Treasury yields surge on government and Fed stimulus hopes

U.S. government debt prices were sharply lower Tuesday morning after the Federal Reserve announced that it will begin buying individual corporate bonds, while a report suggested that President Donald Trump’s administration is preparing a $1 trillion infrastructure package.

At around 2:10 a.m. ET, the yield on the benchmark 10-year Treasury note surged to 0.7479% and the yield on the 30-year bond rose to 1.5213%. Yields move inversely to prices.

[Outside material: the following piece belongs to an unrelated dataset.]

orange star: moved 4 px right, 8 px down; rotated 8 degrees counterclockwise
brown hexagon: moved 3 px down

Yields began their ascent on Monday night after the Fed said it would include the purchase of individual corporate bonds. The move broadens the central bank’s secondary market corporate credit facility (SMCCF) beyond the purchase of exchange-traded funds, as part of a continued effort to support financial market functioning and ease credit conditions.

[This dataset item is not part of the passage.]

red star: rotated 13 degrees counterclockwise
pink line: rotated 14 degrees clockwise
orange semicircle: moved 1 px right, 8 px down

Risk sentiment then received a further boost overnight as Bloomberg News reported that the White House is drawing up a $1 trillion infrastructure proposal, focusing on traditional infrastructure such as roads and bridges along with 5G wireless networks and rural broadband.

The return of monetary and fiscal stimulus into the spotlight calmed investor nerves over a spike in coronavirus cases across multiple states since economies began reopening, which had sent yields and stock markets tumbling at the start of the week.

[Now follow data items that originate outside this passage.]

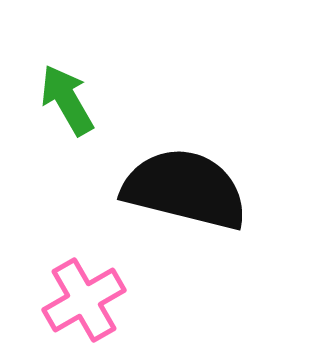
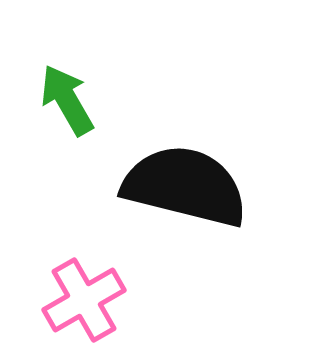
black semicircle: moved 3 px up
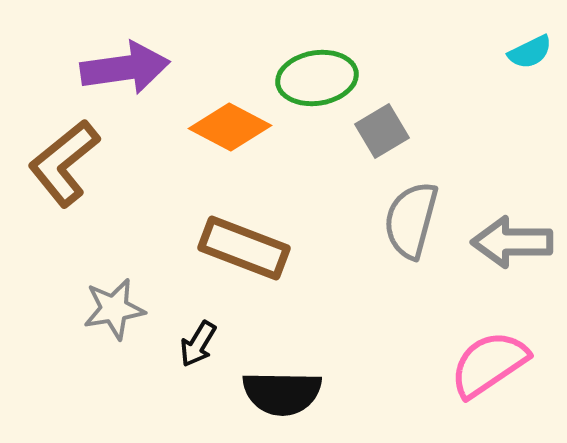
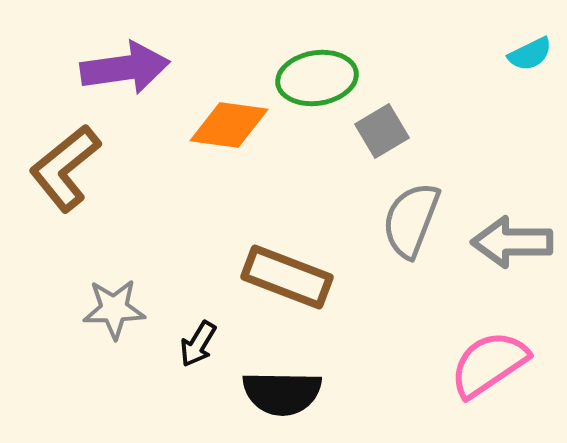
cyan semicircle: moved 2 px down
orange diamond: moved 1 px left, 2 px up; rotated 20 degrees counterclockwise
brown L-shape: moved 1 px right, 5 px down
gray semicircle: rotated 6 degrees clockwise
brown rectangle: moved 43 px right, 29 px down
gray star: rotated 8 degrees clockwise
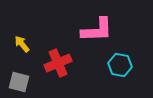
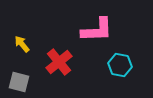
red cross: moved 1 px right, 1 px up; rotated 16 degrees counterclockwise
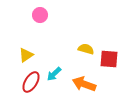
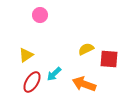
yellow semicircle: rotated 42 degrees counterclockwise
red ellipse: moved 1 px right
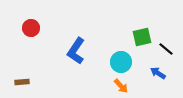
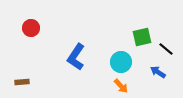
blue L-shape: moved 6 px down
blue arrow: moved 1 px up
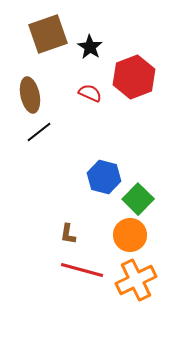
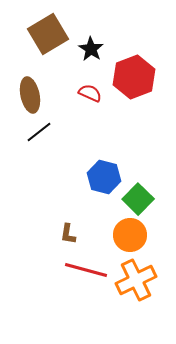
brown square: rotated 12 degrees counterclockwise
black star: moved 1 px right, 2 px down
red line: moved 4 px right
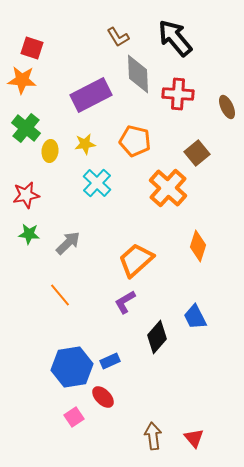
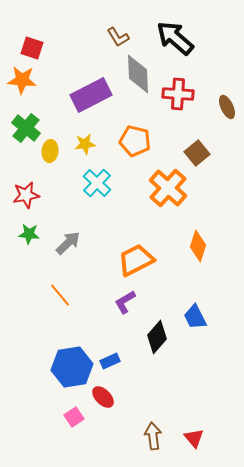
black arrow: rotated 9 degrees counterclockwise
orange trapezoid: rotated 15 degrees clockwise
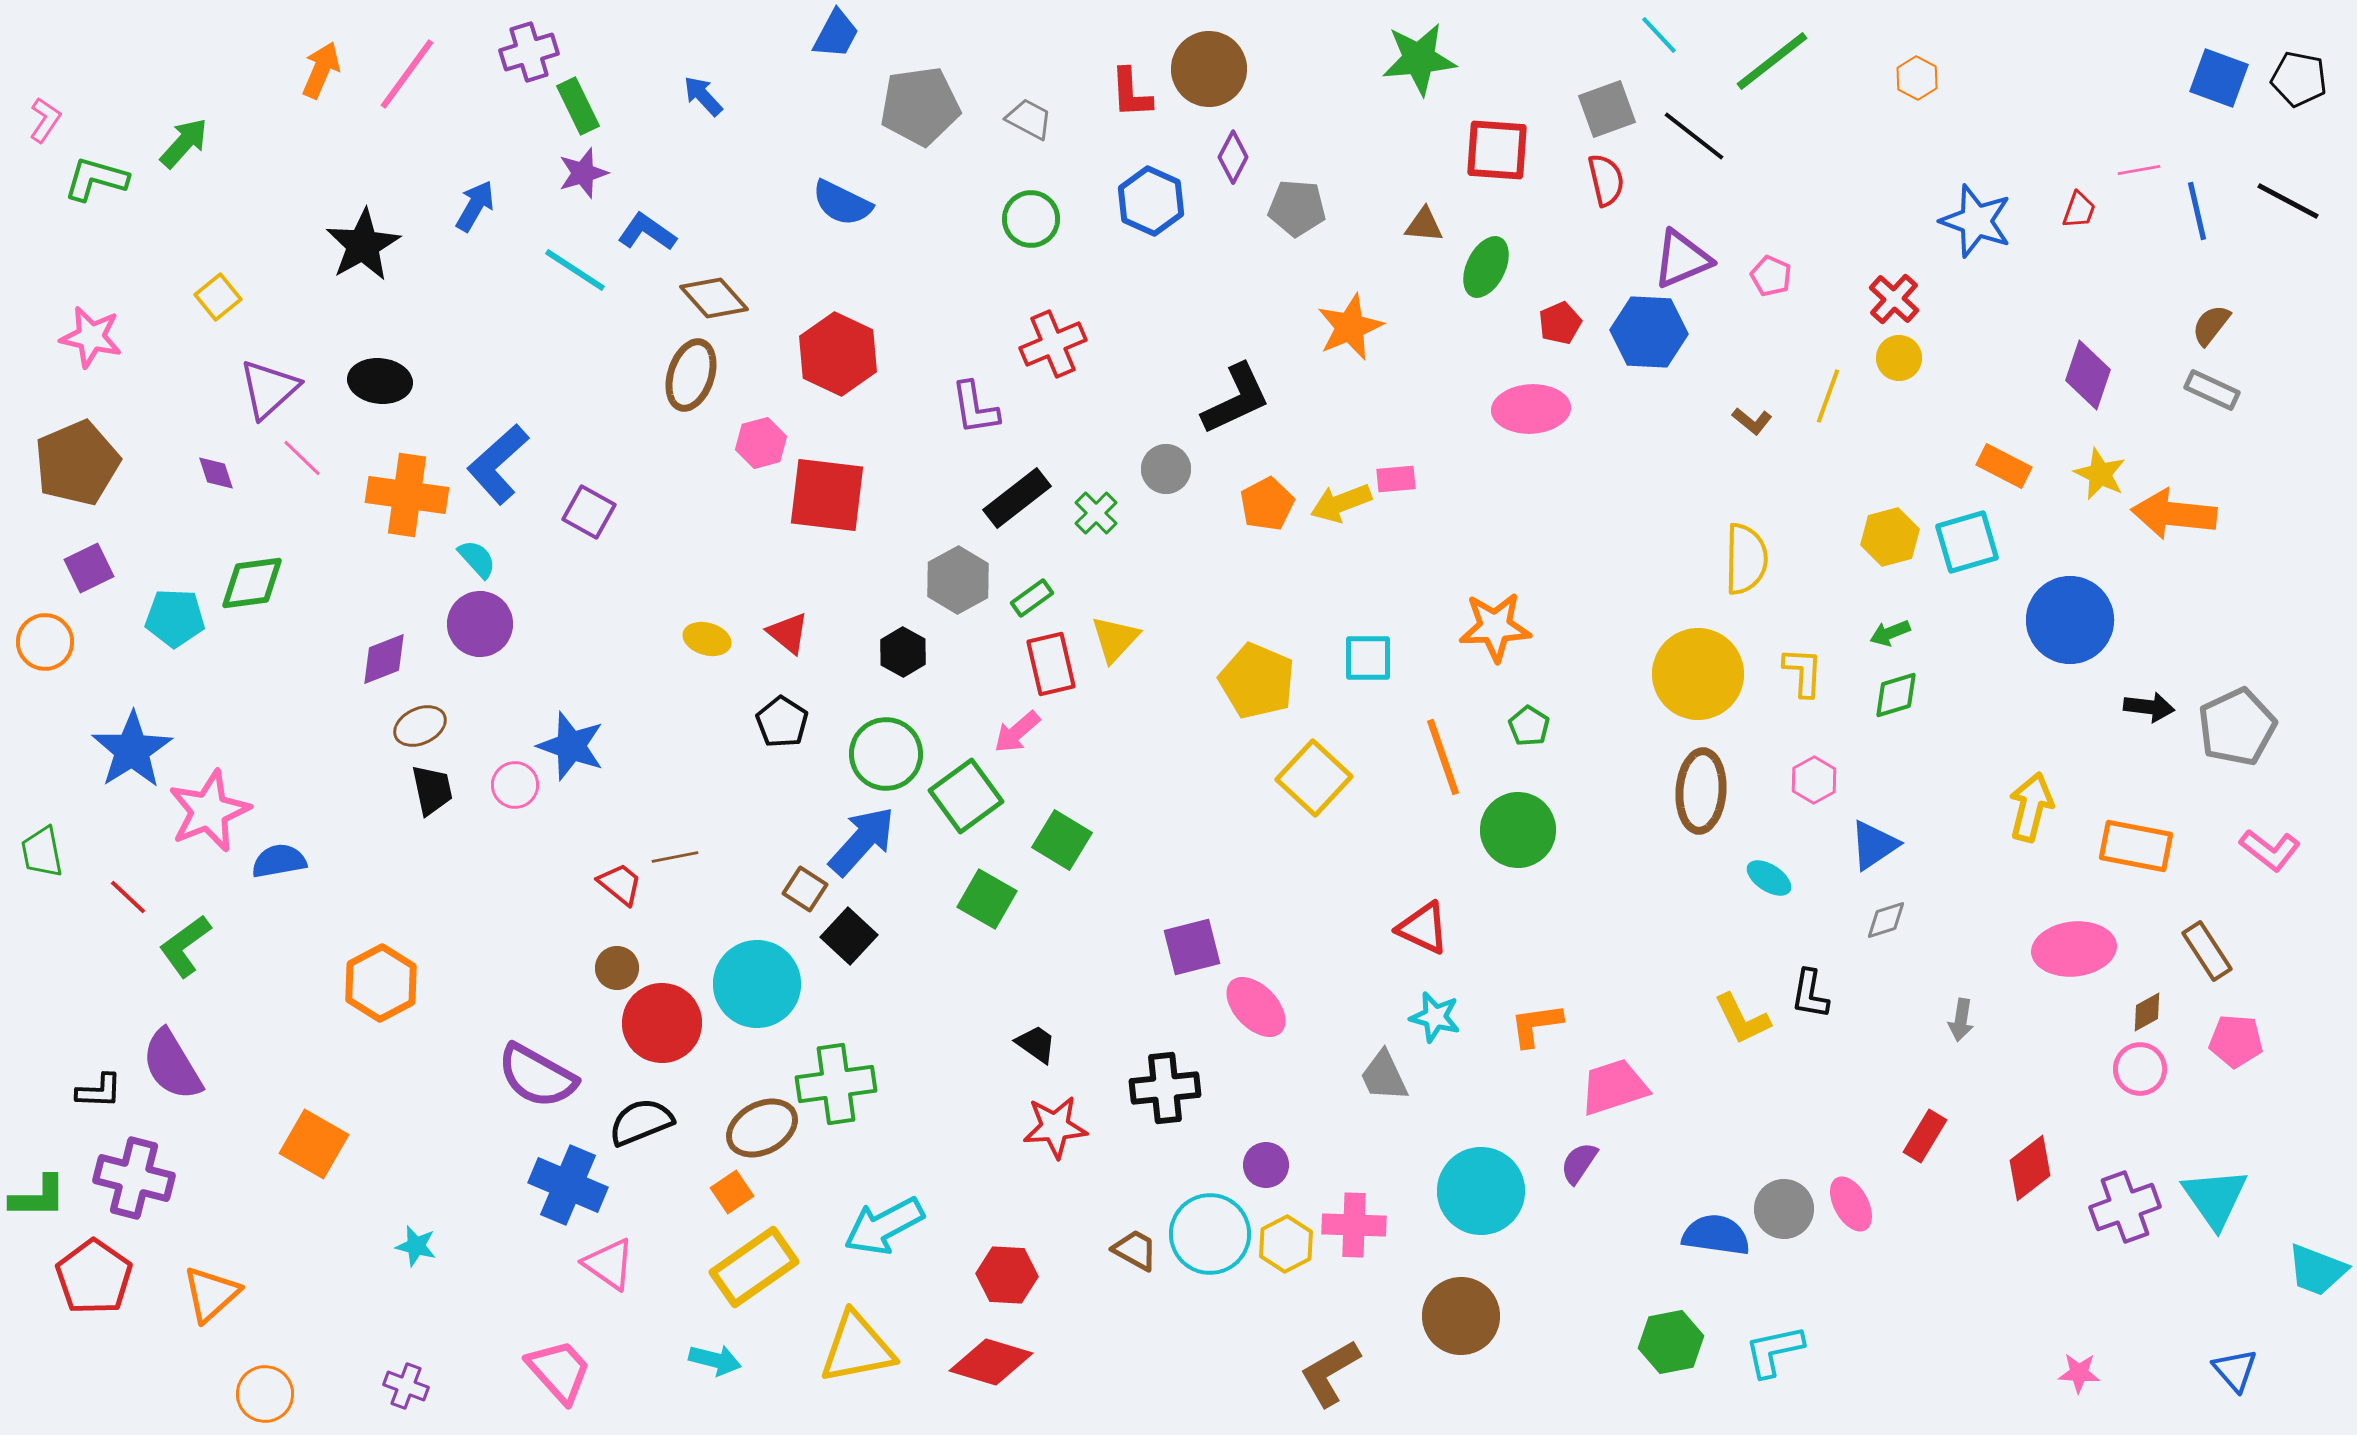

Fed Chairman Jerome Powell is due to testify before Congress on the central bank’s monetary policy maneuvers at 10 a.m. ET. on Tuesday.

Prior to that, May’s retail sales data is due at 8:30 a.m. ET before industrial and manufacturing production figures at 9:15 a.m.

Auctions will be held Tuesday for $34 billion of 52-week Treasury bills, $40 billion of 119-day bills and $50 billion of 42-day bills.